Action Replay: Money Corrupts the Beautiful Game

On the 27 May seven current FIFA officials were arrested by the Swiss police at the luxury Hotel Baur au Lac in Zurich. They were there to attend the 65th FIFA Congress, scheduled to include the election of the President of FIFA. These executives are expected to be extradited to the United States on suspicion of receiving US$150 million in bribes.

Part of the investigation, initiated by the FBI, concerns collusion between officials of the continental football bodies for South America (CONMEBOL) and for the Caribbean, Central and North America (CONCACAF) and sports marketing executives seeking to become holders of media and marketing rights for international competitions including FIFA World Cup qualifying tournaments.

The CONCACAF President, Jeffrey Webb, who is also President of the Cayman Islands Football Association, and two sitting FIFA Executive members, Eduardo Li of the Costa Rican Football Federation, and Eugenio Figueredo, formerly of the Uruguayan FA, are amongst those arrested in connection with the investigation.

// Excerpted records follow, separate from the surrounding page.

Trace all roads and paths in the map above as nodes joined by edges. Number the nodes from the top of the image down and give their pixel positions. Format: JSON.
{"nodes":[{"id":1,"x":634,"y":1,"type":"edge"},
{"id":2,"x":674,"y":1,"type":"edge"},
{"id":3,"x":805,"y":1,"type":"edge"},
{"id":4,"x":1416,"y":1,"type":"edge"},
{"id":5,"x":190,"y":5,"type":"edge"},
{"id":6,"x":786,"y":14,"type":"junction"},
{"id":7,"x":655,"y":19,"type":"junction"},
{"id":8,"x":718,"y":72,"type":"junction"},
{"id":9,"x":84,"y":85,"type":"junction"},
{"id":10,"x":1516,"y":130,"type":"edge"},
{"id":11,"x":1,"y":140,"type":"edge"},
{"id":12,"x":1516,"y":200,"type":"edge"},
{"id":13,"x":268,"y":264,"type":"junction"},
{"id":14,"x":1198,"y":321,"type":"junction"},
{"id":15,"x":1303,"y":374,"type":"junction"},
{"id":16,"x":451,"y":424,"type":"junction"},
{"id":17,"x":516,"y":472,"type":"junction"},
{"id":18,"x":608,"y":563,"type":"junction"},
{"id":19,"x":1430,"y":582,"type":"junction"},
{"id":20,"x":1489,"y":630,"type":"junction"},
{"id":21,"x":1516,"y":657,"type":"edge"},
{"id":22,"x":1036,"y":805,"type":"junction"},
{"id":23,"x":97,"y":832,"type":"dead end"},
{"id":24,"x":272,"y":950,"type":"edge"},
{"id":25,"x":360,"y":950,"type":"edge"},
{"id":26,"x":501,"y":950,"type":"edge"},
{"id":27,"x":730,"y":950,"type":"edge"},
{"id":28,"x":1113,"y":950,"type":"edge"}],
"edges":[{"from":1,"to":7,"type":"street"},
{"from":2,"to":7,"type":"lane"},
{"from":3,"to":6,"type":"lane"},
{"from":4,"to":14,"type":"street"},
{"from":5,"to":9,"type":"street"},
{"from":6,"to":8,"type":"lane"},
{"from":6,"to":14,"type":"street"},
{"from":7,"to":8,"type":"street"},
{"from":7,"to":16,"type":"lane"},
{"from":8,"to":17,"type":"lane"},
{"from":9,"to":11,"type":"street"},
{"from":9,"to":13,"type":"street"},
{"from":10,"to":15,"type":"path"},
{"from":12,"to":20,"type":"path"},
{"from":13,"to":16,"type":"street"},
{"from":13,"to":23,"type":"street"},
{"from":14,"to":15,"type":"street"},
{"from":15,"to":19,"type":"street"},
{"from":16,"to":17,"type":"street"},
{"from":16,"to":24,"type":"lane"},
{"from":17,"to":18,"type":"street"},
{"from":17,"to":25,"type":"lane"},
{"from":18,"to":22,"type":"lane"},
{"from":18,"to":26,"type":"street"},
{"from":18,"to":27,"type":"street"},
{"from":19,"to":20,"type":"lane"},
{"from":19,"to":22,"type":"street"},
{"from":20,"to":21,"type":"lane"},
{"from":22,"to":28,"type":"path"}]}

These arrests concerned alleged bribery, fraud and money laundering in connection with the awarding of media, marketing and hosting rights for FIFA games. An unnamed sports equipment company – subsequently identified as Nike – is alleged to have paid around $40 million in bribes to become the sole provider of footwear and equipment to the Brazil national team.

In the wake of this corruption case it was also reported that in 2008, the General Secretary of FIFA, Jerome Valcke, allegedly transferred $10 million given to FIFA by the South African FA to accounts controlled by Jack Warner, then head of CONCACAF. The payment is a key piece of the US prosecutors’ indictment that accuses Warner of taking a bribe in exchange for helping South Africa secure rights to host the 2010 FIFA World Cup. The payment from the South African FA had been intended to support football development in the Caribbean. Warner, however, is accused of using $1.6 million of the South African payment to pay off personal loans and credit card debts.

With the amount of money to be made from televising, marketing and hosting in relation to FIFA games it is not surprising that corruption should thrive. In fact, given capitalism, it would be surprising if it hadn’t. Football might be better called the Profitable Game than the Beautiful Game.